_Your goal_.
Write out every one of the following entries word for word, omitting the pictures.

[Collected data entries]
-------------------------

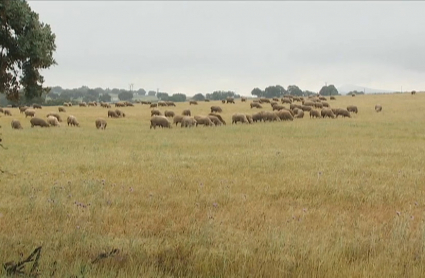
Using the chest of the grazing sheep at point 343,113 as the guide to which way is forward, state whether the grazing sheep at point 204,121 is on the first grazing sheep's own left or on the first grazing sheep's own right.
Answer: on the first grazing sheep's own right

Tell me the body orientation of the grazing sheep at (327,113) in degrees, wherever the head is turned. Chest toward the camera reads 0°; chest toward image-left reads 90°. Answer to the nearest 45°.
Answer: approximately 270°

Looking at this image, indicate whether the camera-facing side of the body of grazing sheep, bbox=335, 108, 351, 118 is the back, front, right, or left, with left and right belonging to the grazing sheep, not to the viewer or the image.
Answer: right

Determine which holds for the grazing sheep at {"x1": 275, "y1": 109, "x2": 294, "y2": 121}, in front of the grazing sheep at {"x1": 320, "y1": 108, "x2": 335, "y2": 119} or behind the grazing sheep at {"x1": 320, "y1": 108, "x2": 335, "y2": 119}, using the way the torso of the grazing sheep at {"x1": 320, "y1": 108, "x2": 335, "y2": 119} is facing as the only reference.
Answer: behind

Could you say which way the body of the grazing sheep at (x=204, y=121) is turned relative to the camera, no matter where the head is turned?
to the viewer's right
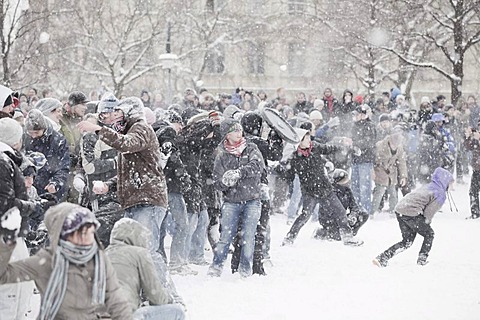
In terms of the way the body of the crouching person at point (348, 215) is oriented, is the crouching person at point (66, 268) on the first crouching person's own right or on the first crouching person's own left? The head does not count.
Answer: on the first crouching person's own left

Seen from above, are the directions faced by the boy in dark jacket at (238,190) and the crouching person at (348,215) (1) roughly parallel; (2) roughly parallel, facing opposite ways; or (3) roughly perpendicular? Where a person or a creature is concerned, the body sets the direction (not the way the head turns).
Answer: roughly perpendicular

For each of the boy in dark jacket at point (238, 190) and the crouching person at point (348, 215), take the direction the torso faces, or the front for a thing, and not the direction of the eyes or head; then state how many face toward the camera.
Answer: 1

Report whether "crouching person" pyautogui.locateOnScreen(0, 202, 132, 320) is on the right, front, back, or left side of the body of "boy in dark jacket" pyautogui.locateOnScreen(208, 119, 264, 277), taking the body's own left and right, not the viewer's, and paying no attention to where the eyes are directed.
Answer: front

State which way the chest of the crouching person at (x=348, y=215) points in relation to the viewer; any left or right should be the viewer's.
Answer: facing to the left of the viewer

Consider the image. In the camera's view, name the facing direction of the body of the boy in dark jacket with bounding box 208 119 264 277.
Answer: toward the camera

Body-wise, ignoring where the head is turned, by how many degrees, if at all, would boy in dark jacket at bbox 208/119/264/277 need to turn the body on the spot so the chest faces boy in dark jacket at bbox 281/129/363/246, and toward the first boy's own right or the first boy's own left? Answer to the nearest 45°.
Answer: approximately 135° to the first boy's own left

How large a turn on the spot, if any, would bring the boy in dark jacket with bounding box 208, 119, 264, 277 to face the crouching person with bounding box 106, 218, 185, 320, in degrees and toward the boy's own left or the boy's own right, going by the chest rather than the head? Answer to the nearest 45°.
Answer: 0° — they already face them
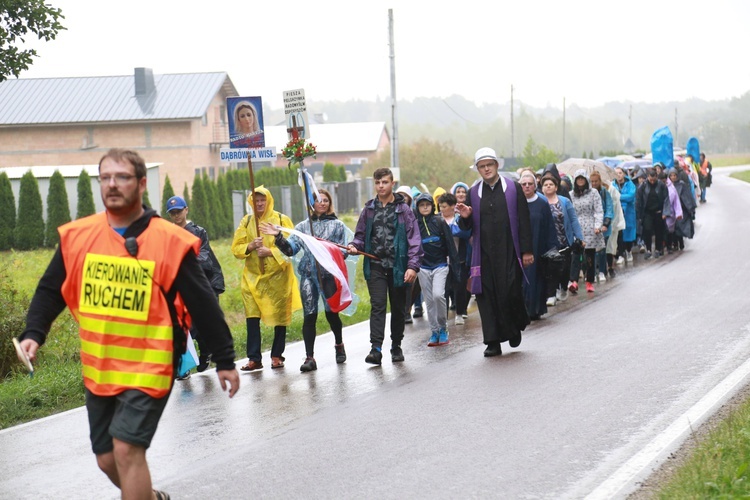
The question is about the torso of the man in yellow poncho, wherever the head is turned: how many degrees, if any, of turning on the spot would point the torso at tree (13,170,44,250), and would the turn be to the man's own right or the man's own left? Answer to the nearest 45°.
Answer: approximately 180°

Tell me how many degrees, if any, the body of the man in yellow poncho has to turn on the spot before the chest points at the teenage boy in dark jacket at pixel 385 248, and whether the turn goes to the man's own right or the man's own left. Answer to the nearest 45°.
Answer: approximately 90° to the man's own left

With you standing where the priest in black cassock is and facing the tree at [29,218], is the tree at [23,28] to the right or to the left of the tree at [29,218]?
left

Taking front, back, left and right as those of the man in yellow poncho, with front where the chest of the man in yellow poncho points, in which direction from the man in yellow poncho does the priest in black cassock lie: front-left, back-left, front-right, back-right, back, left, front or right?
left

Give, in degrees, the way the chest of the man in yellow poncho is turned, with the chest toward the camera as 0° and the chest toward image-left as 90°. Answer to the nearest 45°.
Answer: approximately 0°

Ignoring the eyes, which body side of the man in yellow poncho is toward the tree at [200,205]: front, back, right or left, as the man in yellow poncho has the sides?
back

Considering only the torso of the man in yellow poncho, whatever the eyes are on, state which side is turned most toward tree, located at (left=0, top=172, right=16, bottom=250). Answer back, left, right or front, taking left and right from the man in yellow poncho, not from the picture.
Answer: back
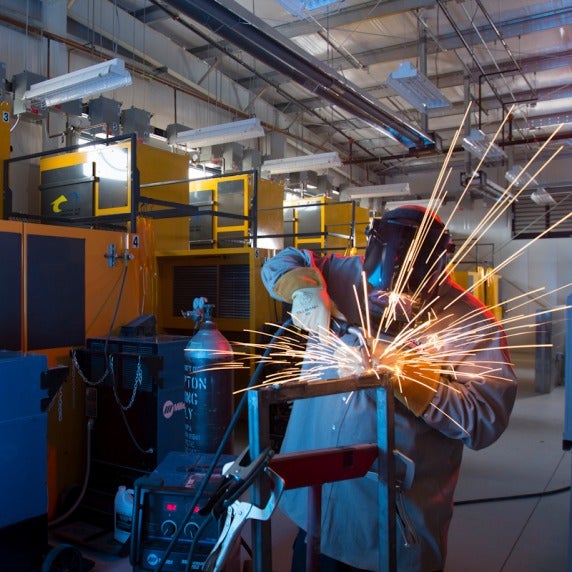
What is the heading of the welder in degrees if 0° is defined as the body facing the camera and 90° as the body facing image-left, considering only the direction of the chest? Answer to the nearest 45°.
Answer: approximately 45°

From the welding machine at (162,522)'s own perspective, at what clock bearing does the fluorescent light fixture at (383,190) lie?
The fluorescent light fixture is roughly at 7 o'clock from the welding machine.

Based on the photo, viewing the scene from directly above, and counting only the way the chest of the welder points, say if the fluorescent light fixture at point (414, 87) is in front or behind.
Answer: behind

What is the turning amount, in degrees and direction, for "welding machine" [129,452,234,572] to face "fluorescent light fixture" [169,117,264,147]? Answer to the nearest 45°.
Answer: approximately 180°

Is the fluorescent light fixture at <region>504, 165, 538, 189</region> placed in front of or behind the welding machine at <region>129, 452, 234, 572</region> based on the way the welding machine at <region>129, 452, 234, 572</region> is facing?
behind

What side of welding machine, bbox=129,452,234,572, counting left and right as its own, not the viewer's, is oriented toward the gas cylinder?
back

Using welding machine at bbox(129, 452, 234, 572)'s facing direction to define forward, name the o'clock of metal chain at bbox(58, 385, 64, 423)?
The metal chain is roughly at 5 o'clock from the welding machine.

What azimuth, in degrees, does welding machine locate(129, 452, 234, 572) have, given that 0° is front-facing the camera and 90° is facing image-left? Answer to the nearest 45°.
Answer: approximately 0°
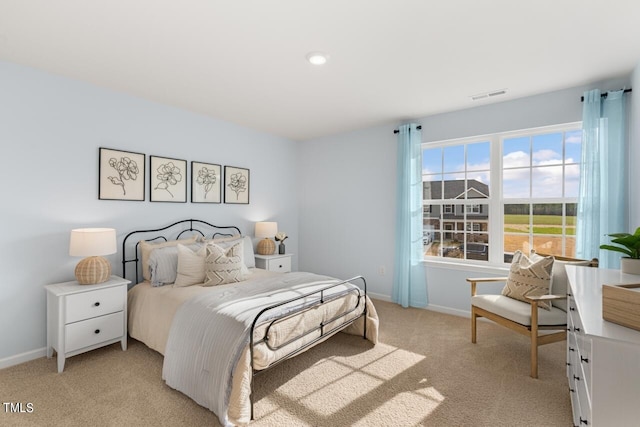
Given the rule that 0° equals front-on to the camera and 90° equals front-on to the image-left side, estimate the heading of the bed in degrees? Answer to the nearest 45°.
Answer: approximately 315°

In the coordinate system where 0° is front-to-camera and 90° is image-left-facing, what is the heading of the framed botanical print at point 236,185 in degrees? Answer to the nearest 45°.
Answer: approximately 315°

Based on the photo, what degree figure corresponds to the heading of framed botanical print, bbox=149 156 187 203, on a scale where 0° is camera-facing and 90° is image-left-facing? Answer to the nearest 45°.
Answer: approximately 315°

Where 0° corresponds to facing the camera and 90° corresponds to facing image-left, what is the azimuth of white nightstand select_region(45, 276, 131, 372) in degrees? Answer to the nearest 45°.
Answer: approximately 315°

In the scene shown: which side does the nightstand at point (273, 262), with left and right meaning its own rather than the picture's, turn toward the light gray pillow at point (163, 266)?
right

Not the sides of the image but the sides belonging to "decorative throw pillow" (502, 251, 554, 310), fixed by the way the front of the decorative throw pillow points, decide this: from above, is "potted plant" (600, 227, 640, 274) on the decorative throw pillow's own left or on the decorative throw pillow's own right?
on the decorative throw pillow's own left

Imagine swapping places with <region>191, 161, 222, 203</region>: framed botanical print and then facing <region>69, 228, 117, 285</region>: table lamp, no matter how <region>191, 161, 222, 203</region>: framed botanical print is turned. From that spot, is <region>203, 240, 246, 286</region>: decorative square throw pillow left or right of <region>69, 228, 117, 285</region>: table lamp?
left
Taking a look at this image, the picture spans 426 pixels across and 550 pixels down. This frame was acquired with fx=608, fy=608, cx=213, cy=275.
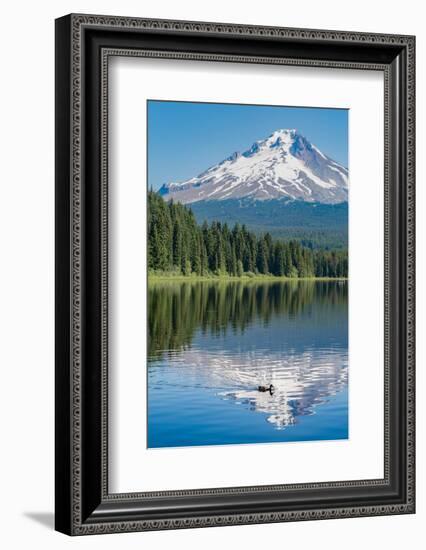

-------------------------

_Task answer_.
Using the chest of the grazing sheep at point 343,113 as the guide to which way is forward, state whether the grazing sheep at point 204,121 is on the first grazing sheep's own left or on the first grazing sheep's own right.
Answer: on the first grazing sheep's own right

Tell me the body orientation of the grazing sheep at (327,113) in degrees, wherever the head is turned. Chest toward the camera reads 0°; chest toward image-left reads 90°. Answer to the nearest 45°.
Answer: approximately 270°

Looking at this image, indicate whether the camera-facing side of the body of grazing sheep, bbox=335, 108, 351, 118 is the back, front, right, or left, with left and right belonging to the grazing sheep, not to the viewer or the image.
Answer: right

Determine which holds for the grazing sheep at {"x1": 275, "y1": 109, "x2": 294, "y2": 121}, in front of the grazing sheep at {"x1": 320, "y1": 108, "x2": 335, "y2": 119} or behind the grazing sheep at {"x1": 320, "y1": 108, "x2": 335, "y2": 119}, using the way the torso of the grazing sheep at {"x1": 320, "y1": 108, "x2": 335, "y2": 119} is facing as the only reference.
Answer: behind

Could you say which way the body of the grazing sheep at (x=204, y=121) is turned relative to the camera, no matter where the head is turned?
to the viewer's right
In terms of the way the body of the crouching person at point (348, 215) is oriented, is the crouching person at point (66, 268) on the first crouching person's own right or on the first crouching person's own left? The head does not count.
Answer: on the first crouching person's own left

Seen from above, are the directions faced by the boy in dark jacket at (238,190) and the crouching person at (348,215) (1) roughly parallel; (2) roughly parallel, facing opposite ways; or (3) roughly perpendicular? Where a person or a creature is concerned, the body sets the direction (not the way the head turns).
Answer: roughly perpendicular

For each of the boy in dark jacket at point (238, 190) and the crouching person at point (348, 215), take the direction the torso faces, or the front for a thing, and not the direction of the eyes or head; then state how many face toward the camera.
Answer: 1

Report whether "crouching person" pyautogui.locateOnScreen(0, 202, 132, 320) is on the right, front, back, or left side of the body of "boy in dark jacket" pyautogui.locateOnScreen(208, 119, 264, 277), taking the body's own left and right, not the viewer's, and paying no attention to where the eyes are directed.
Answer: front

State which way the chest of the crouching person at (x=348, y=215) points in relation to the viewer; any left or right should be the viewer's.
Answer: facing to the left of the viewer

Consider the image. In the camera's view, name the facing direction of the body of the boy in dark jacket with bounding box 208 119 264 277.
Answer: toward the camera

Body-wise, ignoring where the head is turned, by how many degrees, if at all, would boy in dark jacket at bbox 208/119/264/277 need to turn the body on the spot so the chest faces boy in dark jacket at bbox 281/129/363/246, and toward the first boy's own right or the first boy's own left? Answer to the nearest 45°.
Answer: approximately 135° to the first boy's own left

How large a turn on the spot, if any, would bring the boy in dark jacket with bounding box 208, 119, 264, 277 to face the crouching person with bounding box 106, 218, 185, 320, in degrees and toward the boy's own left or the boy's own right, going by the chest rather than the head? Answer to the nearest 45°.
Answer: 0° — they already face them
The question is about the torso of the man in yellow poncho, wherever the head is turned: how many degrees, if any, of turning on the spot would point the torso at tree (13,170,44,250), and would the turn be to the man's own right or the man's own left? Answer to the nearest 45°.
Answer: approximately 180°

Tell me how many degrees, if any, the body of the man in yellow poncho has to turn on the spot before the chest points at the teenage boy in dark jacket at pixel 385 248, and whether the turn goes to the man's own right or the man's own left. Answer to the nearest 45°.
Answer: approximately 90° to the man's own left

With you standing where the priest in black cassock is and facing the tree at [29,218], is the tree at [23,28] to the right or to the left of the tree at [29,218]?
left

Taking front, back, left and right as those of the man in yellow poncho, with front where the chest of the man in yellow poncho points, in which direction from the man in yellow poncho does the priest in black cassock lie: front-left, back-left, front-right, back-right, back, left, front or right?
left

Give, in degrees, the way the chest of the man in yellow poncho is turned, with the chest toward the camera as 0° and the chest toward image-left as 90°. Answer to the nearest 45°.
Answer: approximately 0°

Ignoring the eyes, which body side of the man in yellow poncho is toward the tree at [200,205]: front, back, right or left, as the man in yellow poncho has the sides?
back

Considering only the torso of the man in yellow poncho, whatever the eyes are on, state which side is turned most toward tree, located at (left=0, top=172, right=16, bottom=250). Answer back, left, right or front, taking left and right from the man in yellow poncho, not from the picture.
Answer: back
What is the heading of the welder in degrees if 0° is defined as the body facing the camera and 90° as the body facing image-left, considering only the direction of the chest? Answer to the nearest 45°.
Answer: approximately 45°

From the welding machine at (162,522)'s own perspective, at what clock bearing does the fluorescent light fixture at (383,190) lie?
The fluorescent light fixture is roughly at 7 o'clock from the welding machine.

Based on the photo, viewing the scene from directly above, and counting only the way the chest of the welder points, say if the fluorescent light fixture at point (414, 87) is in front or behind.
Answer: behind

What is the turning amount, in degrees and direction, for "welding machine" [129,452,234,572] to face "fluorescent light fixture" [169,117,264,147]? Answer to the nearest 45°.
Answer: approximately 180°

Is the fluorescent light fixture at <region>504, 165, 538, 189</region> placed in front of or behind the welding machine at <region>129, 452, 234, 572</region> based on the way the welding machine at <region>129, 452, 234, 572</region> is facing?
behind

What side of welding machine, bbox=129,452,234,572, counting left and right as its own, not the viewer's, is oriented toward the gas cylinder?
back

Using welding machine at bbox(129, 452, 234, 572)'s facing direction to define forward, name the o'clock of metal chain at bbox(58, 385, 64, 423)?
The metal chain is roughly at 5 o'clock from the welding machine.

What azimuth, in degrees, does welding machine locate(129, 452, 234, 572) have, given that 0° is front-facing the camera and 90° is facing image-left? Answer to the nearest 45°.
Answer: approximately 0°
Given the rule that 0° equals front-on to the camera and 90° equals front-on to the image-left side, estimate the heading of the bed in degrees? Answer to the nearest 45°.
Answer: approximately 315°

In the coordinate system where 0° is front-to-camera and 90° is image-left-facing, what is the heading of the framed botanical print at point 236,185 in degrees? Answer to the nearest 45°.
Answer: approximately 315°

Based on the photo, what degree figure corresponds to the heading of framed botanical print, bbox=149 156 187 203, on a scale where 0° is camera-facing and 90° is image-left-facing? Answer to the nearest 45°.
Answer: approximately 315°

Where 0° corresponds to facing the camera and 90° corresponds to facing image-left, what is the azimuth of white nightstand select_region(45, 276, 131, 372) in degrees? Answer to the nearest 45°.
Answer: approximately 315°

In the scene shown: which side does the nightstand at point (273, 262), with left and right meaning its own rather than the picture's, turn toward the light gray pillow at point (163, 266)?
right

Not the sides of the image but the sides belonging to "decorative throw pillow" (502, 251, 554, 310), fixed by the way the front of the decorative throw pillow points, decide this: from above, is "potted plant" (600, 227, 640, 274) on the decorative throw pillow's own left or on the decorative throw pillow's own right?
on the decorative throw pillow's own left

Imagine swapping places with <region>191, 161, 222, 203</region>: framed botanical print and then facing <region>69, 228, 117, 285</region>: table lamp, no matter how <region>191, 161, 222, 203</region>: framed botanical print is turned. From that spot, is <region>203, 240, 246, 286</region>: decorative square throw pillow left or right of <region>69, 228, 117, 285</region>: table lamp?
left
Taking a look at this image, the picture spans 426 pixels across and 550 pixels down. This frame was acquired with fx=608, fy=608, cx=213, cy=275.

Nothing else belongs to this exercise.